Donnie was a man who had lived and breathed the Lochaber air all his life.

He was an accomplished stockman and breeder of Charolais cattle, working from the Inverlochy Castle Farm on the outskirts of Fort William.

He was employed, too, for a time at the Long John Distillery at Lochy Bridge in the shadow of Ben Nevis before it was bought by Whitbread, one of the UK’s largest brewers.

The farmhouse to which the MacKenzie family had moved from nearby Ben View Crescent was to be a regular “dropping-in” point for shinty players. The Gaelic game of shinty dates back nearly 2,000 years, and it can claim hurling as a cousin, and hockey and golf as descendants.

Shinty fans on their way to and from committee meetings and games called in there for many years, with Donnie and his late wife Dympna the most hospitable of hosts.

Born in Fort Augustus, the son of a shepherd, Donnie and his family eventually moved to Spean Bridge.

It is no surprise that Donnie was steeped in the traditions of Lochaber. He worked for nearly all his adult life, a total of 38 years, at the sharp end of the agricultural industry.

He introduced ground-breaking methods, innovative cattle-breeding and agricultural changes to the Great Glen Cattle Ranch at Inverlochy Castle, owned by Joseph Hobbs.

Hobbs, who was known as “the Great Gatsby” of the Highlands, was a shipping magnate, naval veteran, bootlegger and the cattle rancher who brought cowboys to Scotland.He was also one of the leading lights of the 20th century Scotch whisky industry.

Donnie MacKenzie started out as a tractor-man, but eventually became as well-known and comfortable at the Perth Bull Sales as he was at shinty venues throughout the north of Scotland.

His skill as a cattle breeder earned him the historic achievement of having sold the most expensive bull ever to come from Lochaber, a magnificent Charolais specimen which gleaned 5,000 guineas.

He also held the record for a steer at the Ben Nevis Auction Mart, nearly £2,000. These prices have been exceeded since then but they continue to be legendary in Lochaber.

Donnie was also a long-term participant in the Lochaber Agricultural Show and a judge at the prestigious Black Isle Cattle Show.

He eventually took over the lease of the farm on the Hobbs’ estate where he had been the stockman and divided his time between that onerous responsibility and a singular contribution to shinty over many years.

MacKenzie shared his time between his three great loves, agriculture, shinty and family.He served on numerous shinty committees and groups, but most notably undertook roles on the Disciplinary Committee and as Secretary, Chairman and President of his home team, Lochaber Camanachd.

He was the second President of the Camanachd Association Referees’ Association from 1981-86, succeeding his great friend Douglas MacKintosh of Newtonmore.

The silver-mounted caman he was presented with for his contribution to the fledgling referees’ body will be placed on his coffin.

Donnie had been a shinty player himself, most often as a goalkeeper with Spean Bridge, but photographic evidence has emerged, to the shinty community’s surprise, of him playing in the colours of nearby and great rivals, Fort William.

Hugh Dan MacLellan, the BBC Alba broadcaster of rugby, shinty and Gaelic games, will be one of the coffin carriers.

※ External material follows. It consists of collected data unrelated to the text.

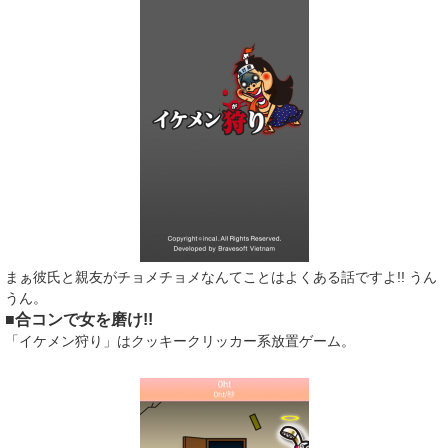
まぁ彼氏と親友がチョメチョメなんてことはよくある話ですよ!! うん
うん。
■合コンで女を磨け!!
「イケメン狩り」はクッキークリッカー系放置ゲーム。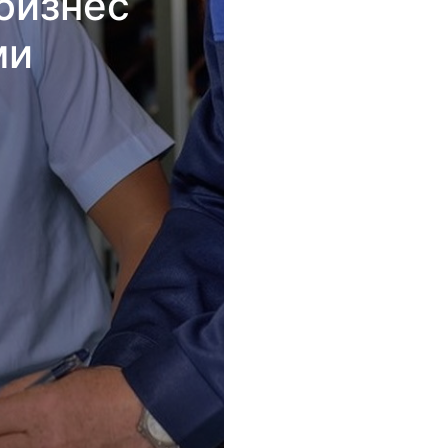
бизнес
ми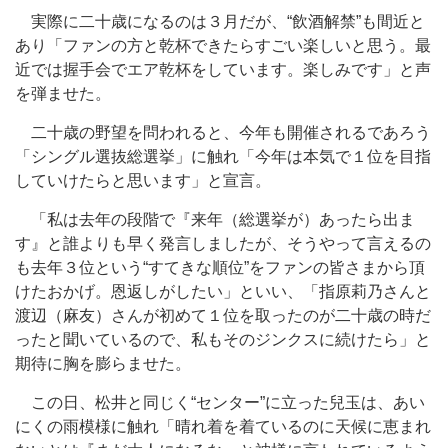
実際に二十歳になるのは３月だが、“飲酒解禁”も間近と
あり「ファンの方と乾杯できたらすごい楽しいと思う。最
近では握手会でエア乾杯をしています。楽しみです」と声
を弾ませた。
二十歳の野望を問われると、今年も開催されるであろう
「シングル選抜総選挙」に触れ「今年は本気で１位を目指
していけたらと思います」と宣言。
「私は去年の段階で『来年（総選挙が）あったら出ま
す』と誰よりも早く発言しましたが、そうやって言えるの
も去年３位という“すてきな順位”をファンの皆さまから頂
けたおかげ。恩返しがしたい」といい、「指原莉乃さんと
渡辺（麻友）さんが初めて１位を取ったのが二十歳の時だ
ったと聞いているので、私もそのジンクスに続けたら」と
期待に胸を膨らませた。
この日、松井と同じく“センター”に立った兒玉は、あい
にくの雨模様に触れ「晴れ着を着ているのに天候に恵まれ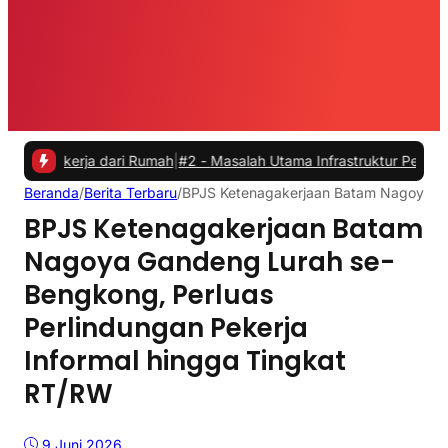
erja dari Rumah
|
#2 -
Masalah Utama Infrastruktur Pengisian Daya unt
Beranda
/
Berita Terbaru
/
BPJS Ketenagakerjaan Batam Nagoya Gan
BPJS Ketenagakerjaan Batam
Nagoya Gandeng Lurah se-
Bengkong, Perluas
Perlindungan Pekerja
Informal hingga Tingkat
RT/RW
9 Juni 2026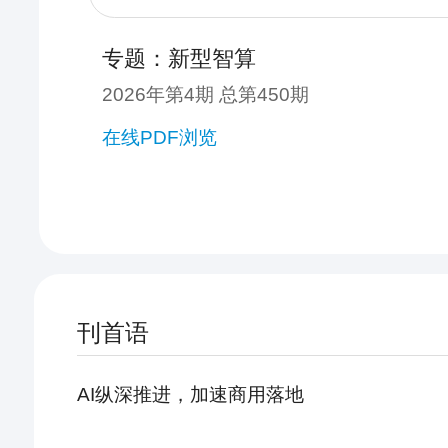
专题：新型智算
2026年第4期 总第450期
在线PDF浏览
刊首语
AI纵深推进，加速商用落地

The others are John MacKenzie of Newtonmore; David McMaster of Strathpeffer; and Iain MacPhee of Lochgilphead.

Donnie was the second youngest of a family of eight. Margaret is the only surviving family member. His siblings were Neil (Torlundy), Murdo (Cannich), John, Harry, Annie and Katy.

He is survived by his son, Donnie, himself a former shinty player and the last Secretary of the Camanachd Association (1982-86) before it appointed a full-time official.

Donnie MacKenzie’s funeral will take place tomorrow at Duncansburgh and Kilmonivaig Parish Church of Scotland in Spean Bridge.

Donnie, who will give the eulogy, said: “My father’s achievements in cattle breeding were remarkable, but he wasn’t one to shout about his success. His two great passions in life were agriculture and shinty. It is for his involvement in these things that he will be long be remembered in Lochaber and beyond.”

The final committal will take place at Blarour Cemetery.